Write out exactly the lines below that run from the line containing "Leave a Reply" through the last line of the records.

┌─ DATA TO USE

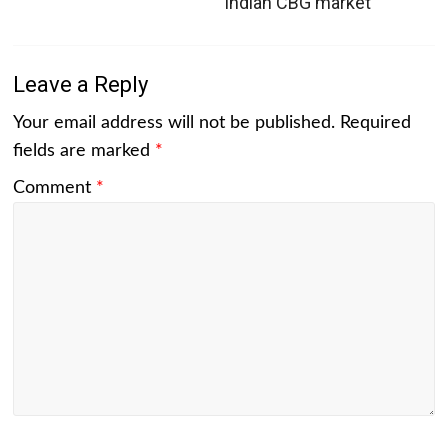
Indian CBG market
Leave a Reply
Your email address will not be published.
Required
fields are marked
*
Comment
*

└─

### EXPECTED ANSWER
Leave a Reply
Your email address will not be published.
Required
fields are marked
*
Comment
*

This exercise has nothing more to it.